Baker has woven a rich and compelling portrait of a world gone mad once, twice...three times? Let us hope not.



1 out of 5 stars The worst sort of scholarship   June 25, 2008
 6 out of 15 found this review helpful

The author is a fiction writer not a historian , sociologist , or political scientist . Whats the old saying ,stick to what you know ? The author cherry picks his facts and omits what doesn't support his point of view .War is bad
we all get that . Unfortunately , he picked the wrong war to make his point
with.What is he really saying , we should have rolled over for the Nazis and
the Japanese ????????If thats the case we wouldn't be having this discussion.....................



1 out of 5 stars Childish simple-mindedness   June 22, 2008
 7 out of 17 found this review helpful

I just saw an interview with Mr. Baker on BookTV. He is as naive in his world-view on TV as he is in this "history" of WWII. I beg anyone who is interested in reading this book to provide themselves with some context before reading this tome. Mr. Baker has culled all sorts of quotes in order to advance the ridiculous thesis that WWII was unnecessary, that Churchill and FDR were war-mongering criminals, etc. Just to take one case in particular, Baker notes that Churchill did not warn the people of Coventry of an impending Nazi bombing raid. Churchill knew of the raid, of course, because the Allies had broken the German military code. But had the Germans KNOWN the Allies had broken the code, that huge advantage would have been lost. Churchill's failure to act, according to Baker, is evidence of his Hitlerian tendencies. No, no, no: Churchill, the leader of his nation, had to act for the greater good. Does any sane person believe such a decision did not rip at Churchill's soul? But through such decisions was the war won and the carnage carried on by the Nazis and Japanese finally ended. Mr. Baker seems blithely unaware that the Nazis and the Japanese were killing Poles and Chinese and Jews and whoever else they wanted to long before Britain and France entered the war.

This book is simply shocking in its arrogance, its foolishness, its insipidity. It's as if Hitler and Tojo had survived until today and had been given their chance to write a defense of their actions "in their own words." This book is an insult to any thinking, reasonable person.

:: Parts of the exercise ::
(1) Answer these questions using the book reviews:
(a) What date is given for the review titled "The worst sort of scholarship"?
(b) On what program did the second reviewer see an interview with Mr. Baker?
(c) What place's people, according to the second review, did Churchill not warn of an impending Nazi bombing raid?
(2) Return the passage of the book reviews from "This book is simply" to "thinking, reasonable person.", copied word for word.
(3) List every person named in the book reviews.

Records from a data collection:
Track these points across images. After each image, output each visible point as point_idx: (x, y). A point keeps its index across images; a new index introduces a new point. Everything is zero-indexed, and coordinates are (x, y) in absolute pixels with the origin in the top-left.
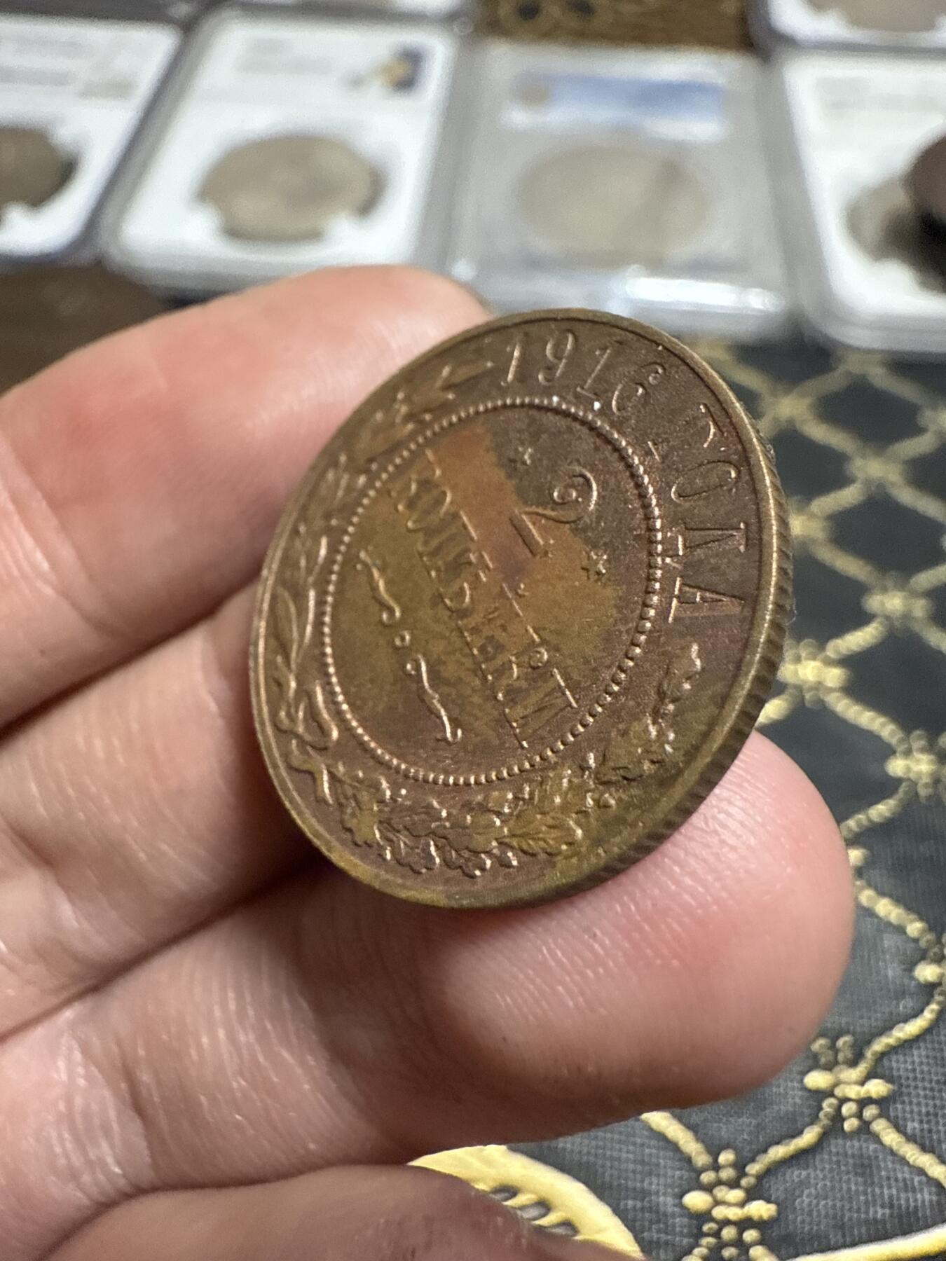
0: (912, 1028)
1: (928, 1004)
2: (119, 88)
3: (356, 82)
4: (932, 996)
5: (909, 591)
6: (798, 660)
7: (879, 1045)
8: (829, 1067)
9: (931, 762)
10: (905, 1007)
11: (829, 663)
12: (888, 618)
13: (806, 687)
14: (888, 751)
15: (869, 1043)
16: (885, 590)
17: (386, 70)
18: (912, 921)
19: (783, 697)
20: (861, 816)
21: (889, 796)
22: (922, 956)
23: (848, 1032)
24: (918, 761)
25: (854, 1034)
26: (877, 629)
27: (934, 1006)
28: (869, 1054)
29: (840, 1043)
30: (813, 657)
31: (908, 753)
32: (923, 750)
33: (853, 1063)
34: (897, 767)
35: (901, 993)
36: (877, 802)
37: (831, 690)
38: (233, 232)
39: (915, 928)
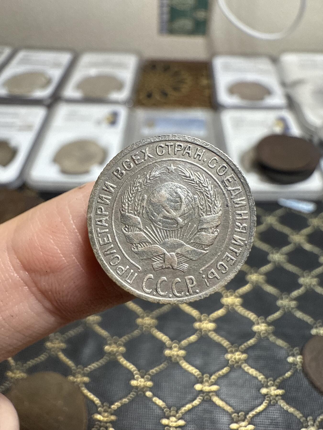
0: (260, 408)
1: (264, 400)
2: (29, 127)
3: (99, 123)
4: (265, 398)
5: (259, 273)
6: (227, 297)
7: (251, 415)
8: (236, 422)
9: (266, 326)
10: (258, 402)
11: (237, 297)
12: (253, 282)
13: (229, 305)
14: (252, 324)
15: (248, 414)
16: (251, 273)
17: (108, 119)
18: (259, 376)
19: (223, 308)
20: (245, 344)
21: (253, 337)
22: (262, 386)
23: (242, 411)
24: (261, 326)
25: (244, 411)
26: (249, 285)
27: (266, 401)
28: (248, 417)
29: (240, 414)
30: (231, 295)
31: (258, 324)
32: (263, 322)
33: (244, 421)
34: (255, 328)
35: (257, 398)
36: (249, 339)
37: (236, 306)
38: (64, 172)
39: (261, 377)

:: Per-task outputs ::
(1)
(a) June 25, 2008
(b) BookTV
(c) Coventry

(2)
This book is simply shocking in its arrogance, its foolishness, its insipidity. It's as if Hitler and Tojo had survived until today and had been given their chance to write a defense of their actions "in their own words." This book is an insult to any thinking, reasonable person.

(3) Baker, Churchill, FDR, Hitler, Tojo